The answer must consist of every line below that holds the word "Thon".

'''

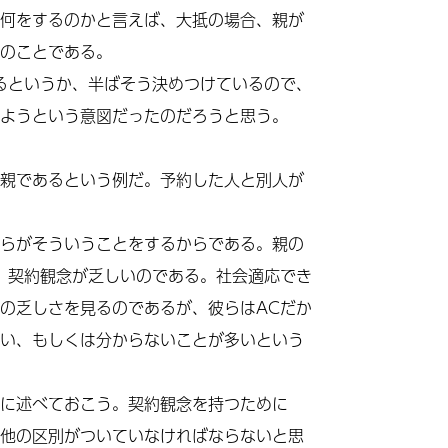
何をするのかと言えば、大抵の場合、親が
のことである。
るというか、半ばそう決めつけているので、
ようという意図だったのだろうと思う。
親であるという例だ。予約した人と別人が
らがそういうことをするからである。親の
、契約観念が乏しいのである。社会適応でき
の乏しさを見るのであるが、彼らは
AC
だか
い、もしくは分からないことが多いという
に述べておこう。契約観念を持つために
他の区別がついていなければならないと思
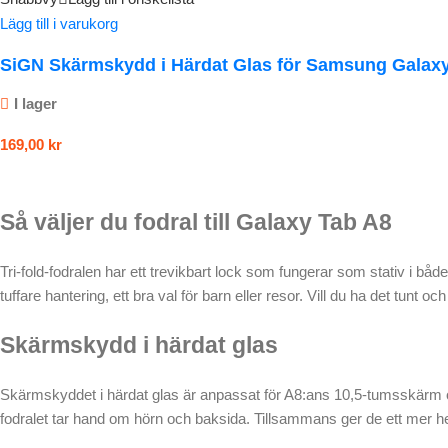
Lägg till i varukorg
SiGN Skärmskydd i Härdat Glas för Samsung Galaxy
I lager
169,00
kr
Så väljer du fodral till Galaxy Tab A8
Tri-fold-fodralen har ett trevikbart lock som fungerar som stativ i både 
tuffare hantering, ett bra val för barn eller resor. Vill du ha det tunt o
Skärmskydd i härdat glas
Skärmskyddet i härdat glas är anpassat för A8:ans 10,5-tumsskärm oc
fodralet tar hand om hörn och baksida. Tillsammans ger de ett mer he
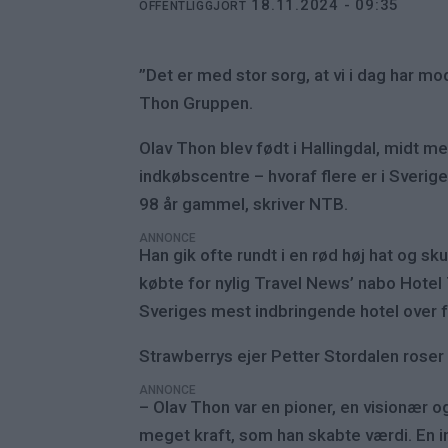
18.11.2024 - 09:35
OFFENTLIGGJORT
”Det er med stor sorg, at vi i dag har m
Thon Gruppen.
Olav Thon blev født i Hallingdal, midt 
indkøbscentre – hvoraf flere er i Sverig
98 år gammel, skriver NTB.
ANNONCE
Han gik ofte rundt i en rød høj hat og s
købte for nylig Travel News’ nabo Hote
Sveriges mest indbringende hotel over 
Strawberrys ejer Petter Stordalen rose
ANNONCE
– Olav Thon var en pioner, en visionær o
meget kraft, som han skabte værdi. En ins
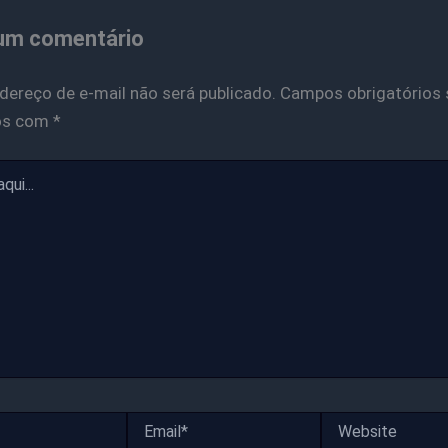
um comentário
dereço de e-mail não será publicado.
Campos obrigatórios 
os com
*
Email*
Website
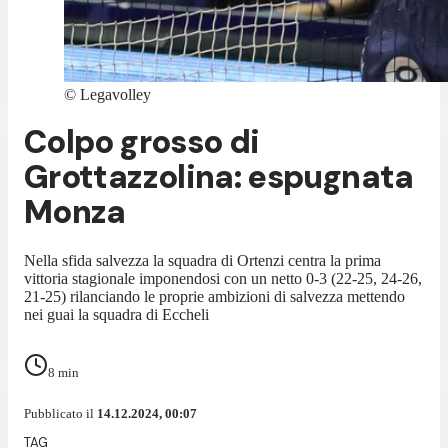
©
Legavolley
Colpo grosso di
Grottazzolina: espugnata
Monza
Nella sfida salvezza la squadra di Ortenzi centra la prima
vittoria stagionale imponendosi con un netto 0-3 (22-25, 24-26,
21-25) rilanciando le proprie ambizioni di salvezza mettendo
nei guai la squadra di Eccheli
8
min
Pubblicato il
14.12.2024, 00:07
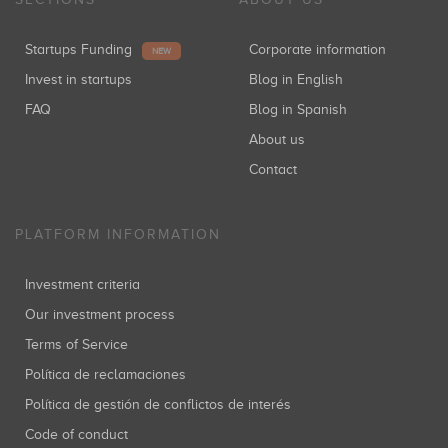
Startups Funding
Corporate information
NEW
Invest in startups
Blog in English
FAQ
Blog in Spanish
About us
Contact
PLATFORM INFORMATION
Investment criteria
Our investment process
Terms of Service
Política de reclamaciones
Política de gestión de conflictos de interés
Code of conduct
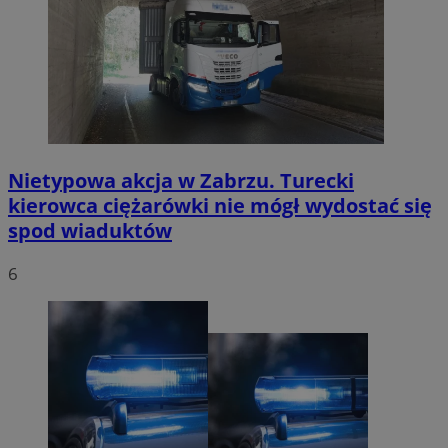
Nietypowa akcja w Zabrzu. Turecki
kierowca ciężarówki nie mógł wydostać się
spod wiaduktów
6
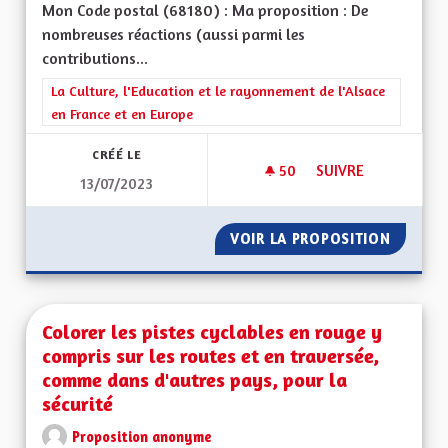
Mon Code postal (68180) : Ma proposition : De
nombreuses réactions (aussi parmi les
contributions...
Filtrer les résultats de la catégorie : La Culture, l'Education e
La Culture, l'Education et le rayonnement de l'Alsace
en France et en Europe
CRÉÉ LE
50
50 ABONNÉS
SUIVRE
13/07/2023
EXPLIQUER LE FAIT
VOIR LA PROPOSITION
EXPLIQ
Colorer les pistes cyclables en rouge y
compris sur les routes et en traversée,
comme dans d'autres pays, pour la
sécurité
Proposition anonyme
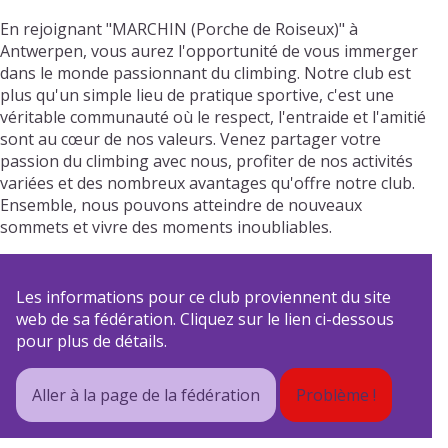
En rejoignant "MARCHIN (Porche de Roiseux)" à
Antwerpen, vous aurez l'opportunité de vous immerger
dans le monde passionnant du climbing. Notre club est
plus qu'un simple lieu de pratique sportive, c'est une
véritable communauté où le respect, l'entraide et l'amitié
sont au cœur de nos valeurs. Venez partager votre
passion du climbing avec nous, profiter de nos activités
variées et des nombreux avantages qu'offre notre club.
Ensemble, nous pouvons atteindre de nouveaux
sommets et vivre des moments inoubliables.
Les informations pour ce club proviennent du site
web de sa fédération. Cliquez sur le lien ci-dessous
pour plus de détails.
Aller à la page de la fédération
Problème !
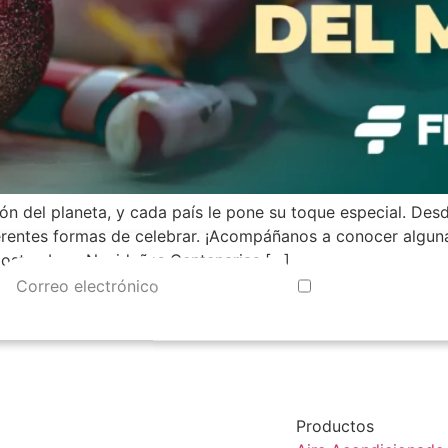
 del planeta, y cada país le pone su toque especial. Desde
ferentes formas de celebrar. ¡Acompáñanos a conocer algun
Costumbres Navideñas Centenarias […]
Productos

'''

- [OUTPUT]:
Thon Gruppen.
Olav Thon blev født i Hallingdal, midt 
– Olav Thon var en pioner, en visionær o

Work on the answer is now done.